A Roma tre secoli fa fu il Papa-Re ad autorizzare l'apertura delle prime 'botteghe del caffè”, dove si serviva l'esotica bevanda, guardata con sospetto perché nera e amara. Erano il Caffè Turco a Campo Marzio, la Bottega del Caffè Veneziano a Piazza Sciarra e poi, dal 1750, il Caffè Greco di via Condotti, l'unico sopravvissuto al tempo e il più blasonato. è quasi un museo con opere degli illustri frequentatori, da Stendhal a Schopenhauer, e in tempi più recenti da Guttuso e Carlo Levi. Insomma, la passione dei viaggiatori del Gran Tour non tardò a contagiare i romani. Il resto è storia. è ai tavolini dei bar di via Veneto che è nata la Dolce vita, e l'arte e la letteratura debbono molto all'espresso - la consumazione ancora oggi più economica - servito nei due celebri caffè dirimpettai di piazza del Popolo: Rosati e Canova. Dove sedersi era una scelta di campo: di qua gli artisti e di là della piazza gli intellettuali e i cinematografari.

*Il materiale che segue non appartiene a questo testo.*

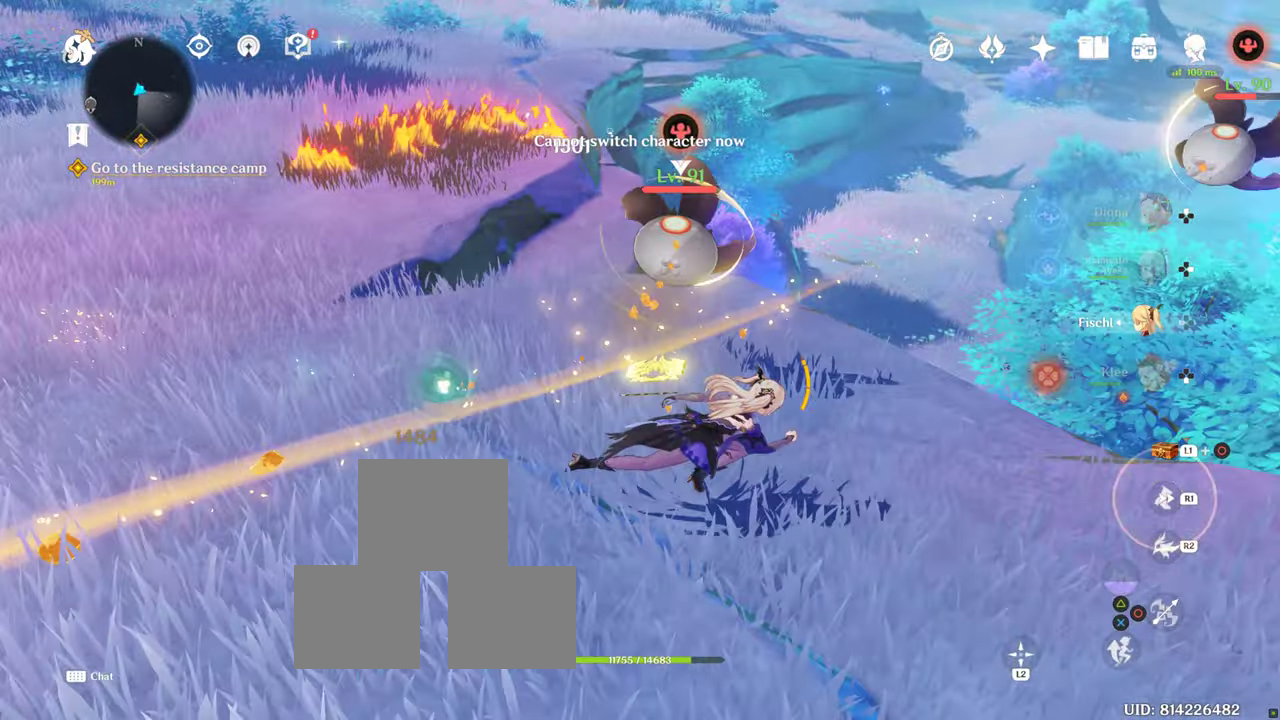
{"buttons": [], "left_stick": "center", "right_stick": "center", "events": [[133, "left_stick", "center"], [150, "right_stick", "left"], [267, "DPAD_RIGHT", "down"], [267, "R1", "up"], [433, "DPAD_RIGHT", "up"], [467, "right_stick", "center"]]}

La città dilatata oggi offre una miriade di locali e ristoranti dove c'è anche la carta dei caffè che non contempla più solo le due principale qualità (l'Arabica e la Robusta) o un loro blend, e anche il bar sotto casa si sta adeguando. Resiste inossidabile il rito nei locali storici che sono spesso anche torrefattori, come il Sant'Eustacchio, davanti al Senato. C'è sempre la fila, a qualsiasi ora. Servono un caffè corto, densissimo e schiumoso, già zuccherato, a meno che non si precisi prima che lo si vuole amaro. Segretissima la miscela, ed è inutile spiare i gesti dei camerieri dietro il bancone. Si sa solo che a renderlo speciale è una macchina torrefattrice datata anni Trenta, a legna e non a carbone, per regolare meglio il calore, proprio come raccomandava l'Artusi ai suoi tempi, quando la tostatura si faceva in casa. Questo caffè divenuto leggenda proviene dal commercio equo e solidale.

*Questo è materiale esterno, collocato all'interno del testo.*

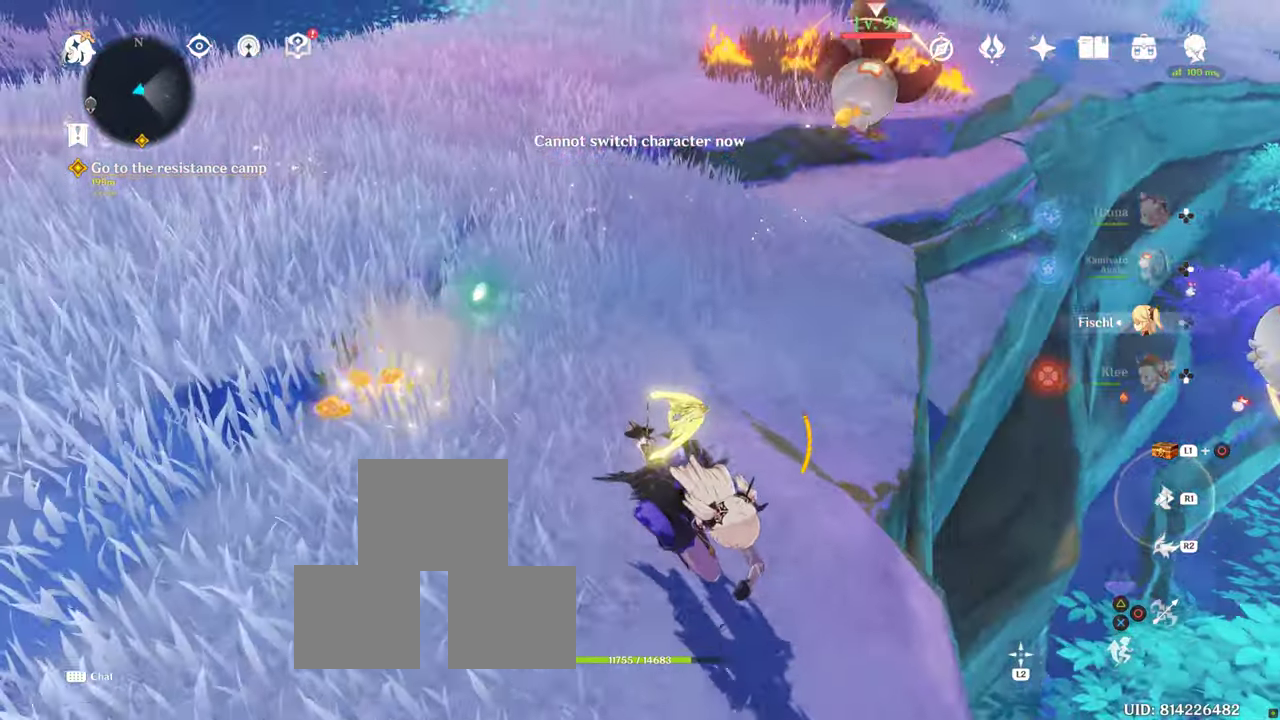
{"buttons": [], "left_stick": "up", "right_stick": "center", "events": [[133, "left_stick", "up"]]}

è un principio virtuoso vantato da alcuni grandi marchi del caffè, come Vergnano che ha installato a Eataly un magnifico box con un'ampia offerta di miscele, almeno sei. Gli acquisti vengono fatti dai campesinos senza intermediari e il prodotto viene lavorato dai detenuti del carcere di Torino. Al banco costa un euro, ma per gustare una pregiata qualità di montagna ne servono 3. Anche Illy è presente in questo mega bazar della qualità con ben 4 miscele.

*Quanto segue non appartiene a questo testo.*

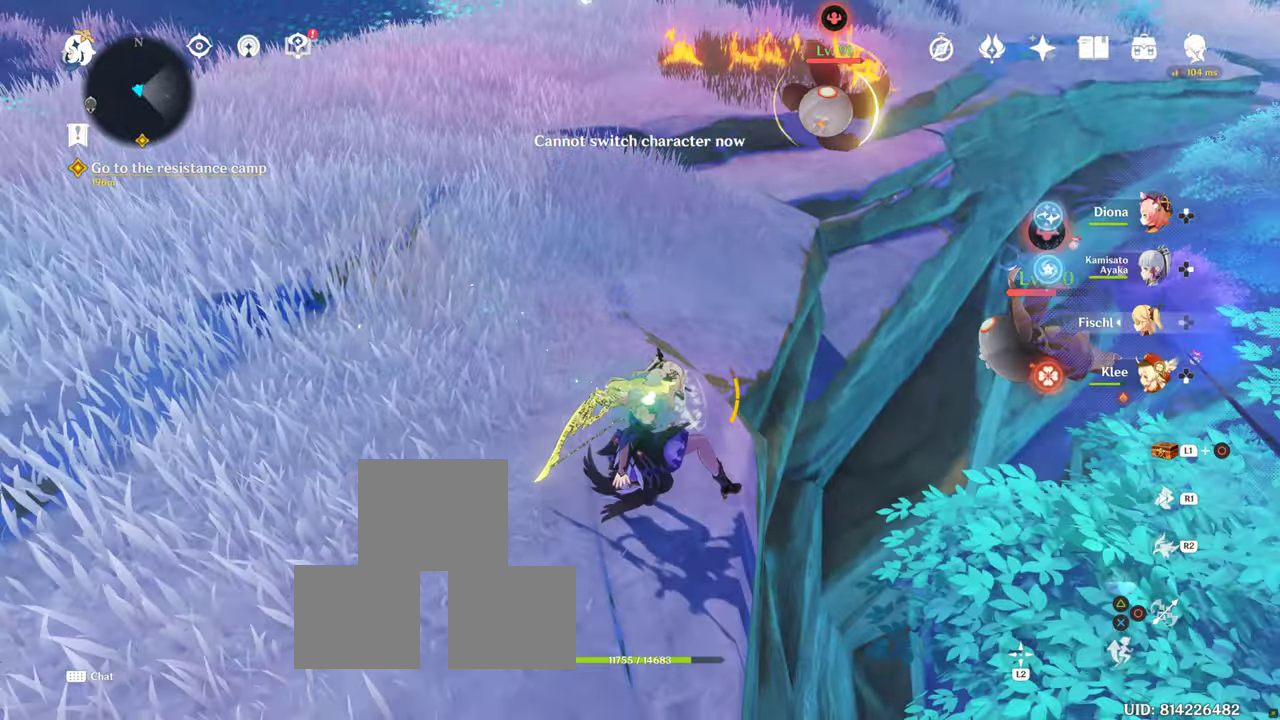
{"buttons": [], "left_stick": "up", "right_stick": "center", "events": []}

Non sembra proprio che sotto al Cupolone la crisi e il prezzo della tazzina in salita abbiano frenato questa passione collettiva. Indubbio tuttavia che i cahiers de doléances (quaderni delle lamentele) dei pubblici esercizi abbiano basi reali, fondate più che sul caffè sul calo degli altri consumi del fuori casa. Sul mercato mondiale il caffè, questo prodotto che segna il più alto volume di scambi dopo il petrolio, sentirebbe molto la crisi con un -1,8% nel 2011 secondo l'Ico, International coffee organization.